Incidental language: ‘Throw (the bean bag)’ ‘Back to the start’ ‘Change (player)’ ‘Which card (is/ do you want next)?’
Materials and preparation: One set of at least 10 flashcards. Something to land on the flashcards with, e.g. erasers, beanbags, soft puppets, tiddlywinks, toy cars.
-Line up a set of flashcards on a table or the floor, drilling as you put them down.
-Demonstrate the activity to the class. Students must get to the end of the sequence of flashcards by leapfrogging in as few steps as possible. Throw, push or flick an object onto the second or third card and have the class ask you a question about it, e.g. ‘What is it?’ If you are right you can stay on that square. Play passes to the next person. When it is your turn again, try to get your object on as far away a card as you are confident of landing on. If you fail to land on any card, you go back to the beginning. If you do land on a square, you answer the question again. The first person to land on the last card and answer the question correctly wins the game.
-Divide the class into teams and take one volunteer from each team. Each time, let the whole team decide which square their player should try to land on. Every time a team has to go back to the beginning, they change their player.
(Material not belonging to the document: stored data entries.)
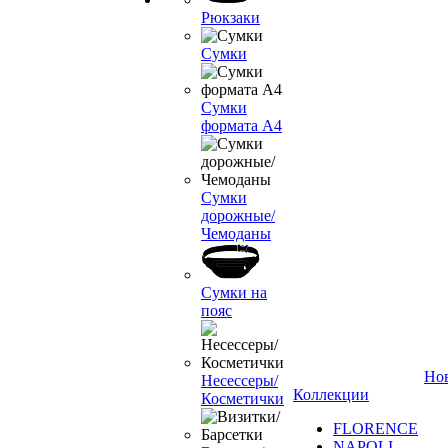
Рюкзаки
Сумки
Сумки
формата А4
Сумки
дорожные/
Чемоданы
Сумки на
пояс
Но
Несессеры/
Коллекции
Косметички
FLORENCE
NAPOLI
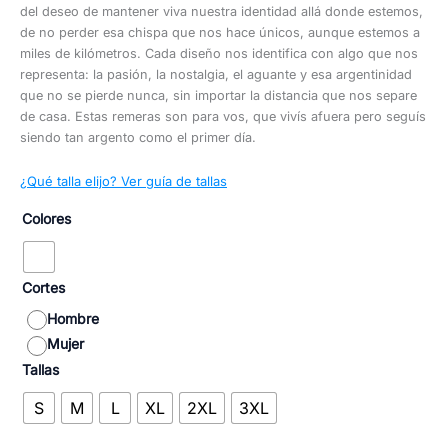
del deseo de mantener viva nuestra identidad allá donde estemos,
de no perder esa chispa que nos hace únicos, aunque estemos a
miles de kilómetros. Cada diseño nos identifica con algo que nos
representa: la pasión, la nostalgia, el aguante y esa argentinidad
que no se pierde nunca, sin importar la distancia que nos separe
de casa. Estas remeras son para vos, que vivís afuera pero seguís
siendo tan argento como el primer día.
¿Qué talla elijo? Ver guía de tallas
Colores
Cortes
Hombre
Mujer
Tallas
S
M
L
XL
2XL
3XL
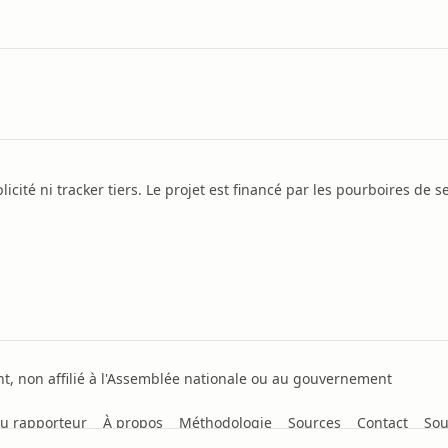
icité ni tracker tiers. Le projet est financé par les pourboires de se
, non affilié à l'Assemblée nationale ou au gouvernement
u rapporteur
À propos
Méthodologie
Sources
Contact
Sou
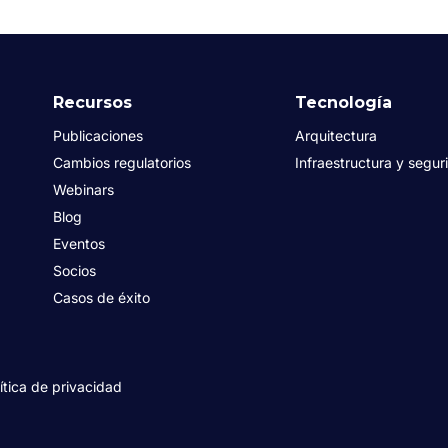
Recursos
Tecnología
Publicaciones
Arquitectura
Cambios regulatorios
Infraestructura y segur
Webinars
Blog
Eventos
Socios
Casos de éxito
ítica de privacidad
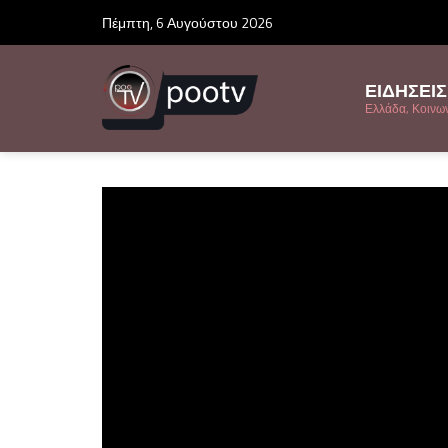
Πέμπτη, 6 Αυγούστου 2026
ΕΙΔΗΣΕΙΣ
Ελλάδα, Κοινωνί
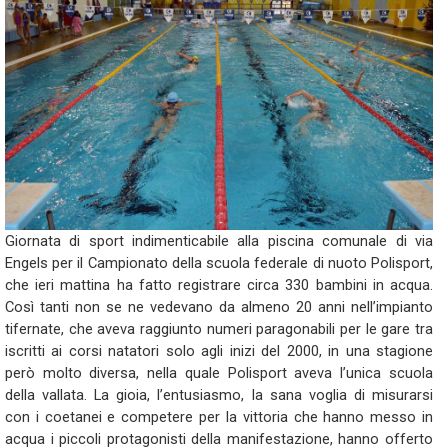
Giornata di sport indimenticabile alla piscina comunale di via
Engels per il Campionato della scuola federale di nuoto Polisport,
che ieri mattina ha fatto registrare circa 330 bambini in acqua.
Così tanti non se ne vedevano da almeno 20 anni nell’impianto
tifernate, che aveva raggiunto numeri paragonabili per le gare tra
iscritti ai corsi natatori solo agli inizi del 2000, in una stagione
però molto diversa, nella quale Polisport aveva l’unica scuola
della vallata. La gioia, l’entusiasmo, la sana voglia di misurarsi
con i coetanei e competere per la vittoria che hanno messo in
acqua i piccoli protagonisti della manifestazione, hanno offerto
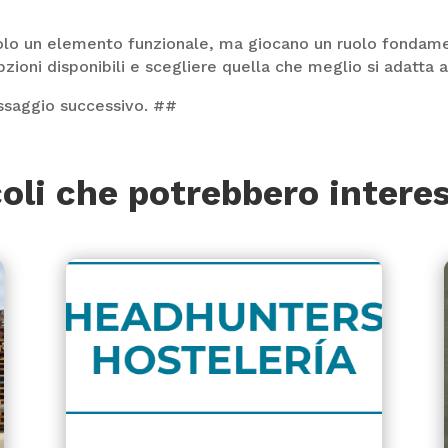
olo un elemento funzionale, ma giocano un ruolo fondament
zioni disponibili e scegliere quella che meglio si adatta al
essaggio successivo. ##
coli che potrebbero interes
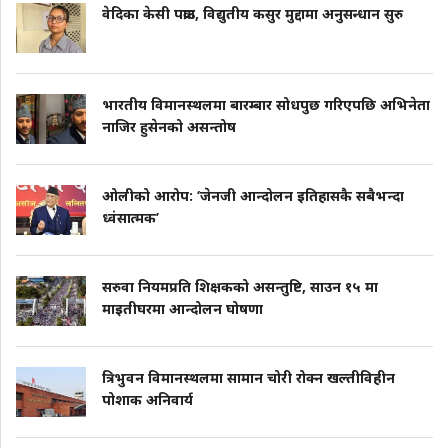
वेदिका केसी पक्राउ, विद्युतीय कसुर मुद्दामा अनुसन्धान सुरु
भारतीय विमानस्थलमा बारम्बार सोधपुछ गरिएपछि अभिनेता
नाजिर हुसेनको असन्तोष
ओलीको आरोप: ‘जेनजी आन्दोलन इतिहासकै सबैभन्दा
ध्वंसात्मक’
सरुवा नियमप्रति शिक्षकको असन्तुष्टि, साउन १५ मा
माइतीघरमा आन्दोलन घोषणा
त्रिभुवन विमानस्थलमा सामान चोरी रोक्न खल्तीविहीन
पोशाक अनिवार्य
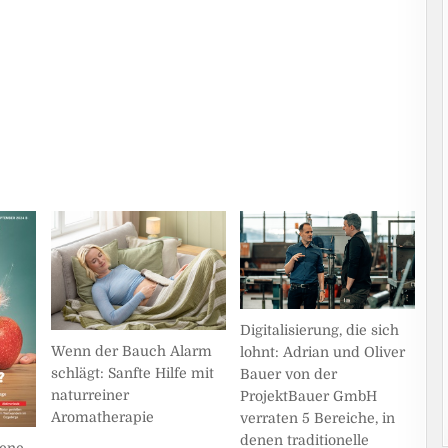
Digitalisierung, die sich
Wenn der Bauch Alarm
lohnt: Adrian und Oliver
schlägt: Sanfte Hilfe mit
Bauer von der
naturreiner
ProjektBauer GmbH
Aromatherapie
verraten 5 Bereiche, in
denen traditionelle
dene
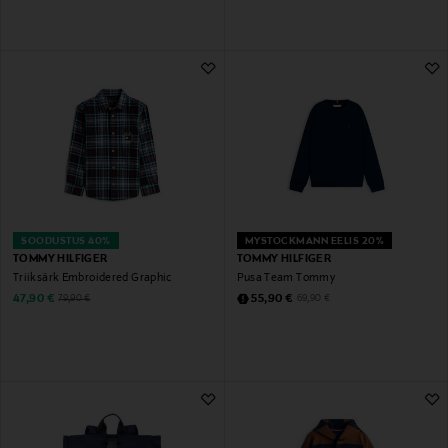
SOODUSTUS 40%
MYSTOCKMANN EELIS 20%
TOMMY HILFIGER
TOMMY HILFIGER
Triiksärk Embroidered Graphic
Pusa Team Tommy
Discounted Price
Discounted Price
Original Price
Original Price
47,90 €
55,90 €
79,90 €
69,90 €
This entry was posted in Adjectives, Drilling games, ELT publishing, Flashcard games, Phonics, Prepositions, Teaching numbers, Teaching young learners, TEFL, TEFL games, TESOL. Bookmark the permalink.

One Response to It’s a games games games games games games TEFLtastic world for kids- Flashcard and drilling games

  1. kith7 says:

    Nice games! My students’ favourite one is what I call police and robbers. Lay down any flashcards, of any category on the floor, place two teams in two rows facing each other (one team is police the other one is robbers), students’ task is to catch a card first e.g. when I say catch/slap a rubber two SS facing each other compete to do it, a faster student keeps the flashcard, later next two students do the same thing etc. Team with more flashcards wins.